I'm rubbish with putting anything, not helped by the fact I enter events weeks in advance and have no idea how my previous run to that event will have gone and the ones I have done recently will be old news by the time it comes to that event.  I normally say something about being a vet and struggling to juggle work with 3 horses on DIY, that it's our first season eventing and then i get stuck!


----------



## Llanali (26 July 2011)

I always say a little about my mares name.. she is portia, named after the roman woman and Shakespeare character in a fleeting moment of high brow intention, rather than due to her resemblane to the sports cars, which will be our excuse for probably not making the time!


----------



## ArcticFox (26 July 2011)

I'm glad I'm not the only one who has a blank!  

Great ideas though, bit of history about you and your horse (not successes as I agree - you end up falling off ), what I do for work, aims for myself and my horse, history about the name and something funny if I can think of it 


Keep the ideas coming this is all very helpful


----------



## ArcticFox (26 July 2011)

duplicated message - have removed it


----------



## VoR (26 July 2011)

As someone who does a bit of commentary, keep it short, I have been lulled in to long involved notes and the pair had almost finished by the time I'd got to the end, now if it's too long it gets ignored or a couple lines get read.
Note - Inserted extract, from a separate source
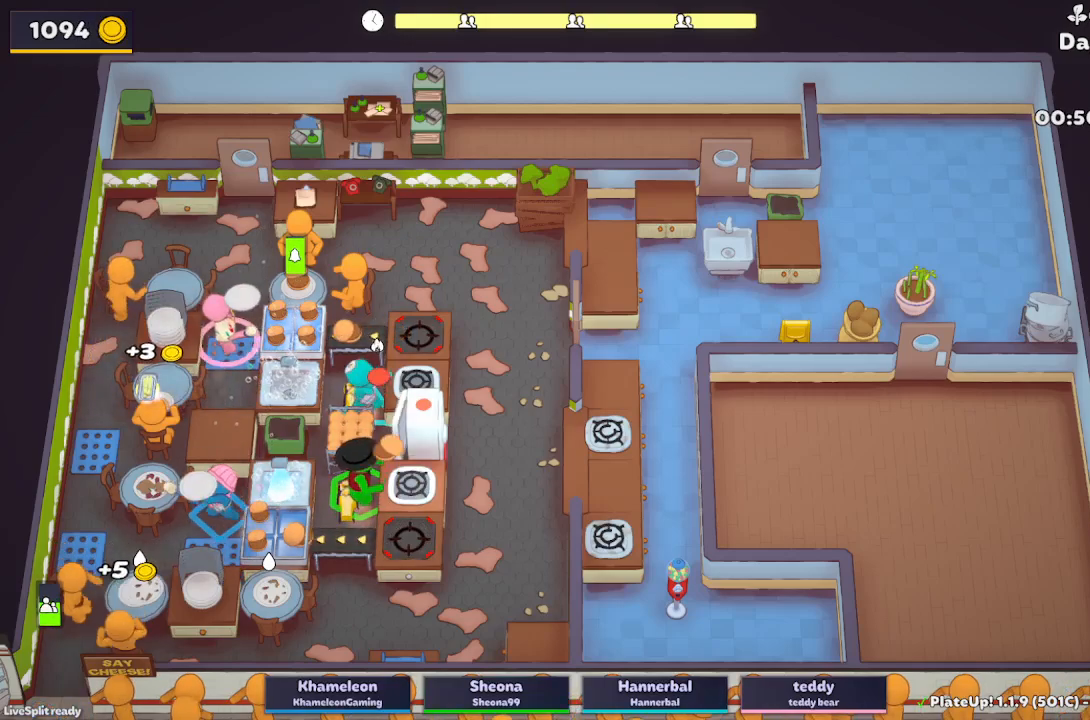
{"dt_ms": 500, "buttons": [], "left_stick": "center", "button_events": [[283, "A", "down"], [383, "A", "up"]]}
Keep it interesting and if possible be a bit different, can get a bit repetitive sometimes and if we're getting bored I'm sure all you guys are!!!


----------



## FlipFlop5 (26 July 2011)

Normally something along the lines of that we've had 5 seasons eventing, competed at BE & pc. Add that i've just graduated from uni and am grateful for the work my mum has put into the horse whilst i've been away. 

Had a PC ODE last weekend and the commentator is a friend of my Dad's, who happily chatted away about how often I forget tack and he is thanking anyone who has lent me anything today ( I hadn't borrowed anything for once on this occasion )  and that i'll be likely to be carrying a hip flask round with me.


----------



## ArcticFox (26 July 2011)

VoR, what is the daftest thing you have read then for commentary?  

or anyone has heard?

you can only put 270 characters on the notes section so it has to be brief.


----------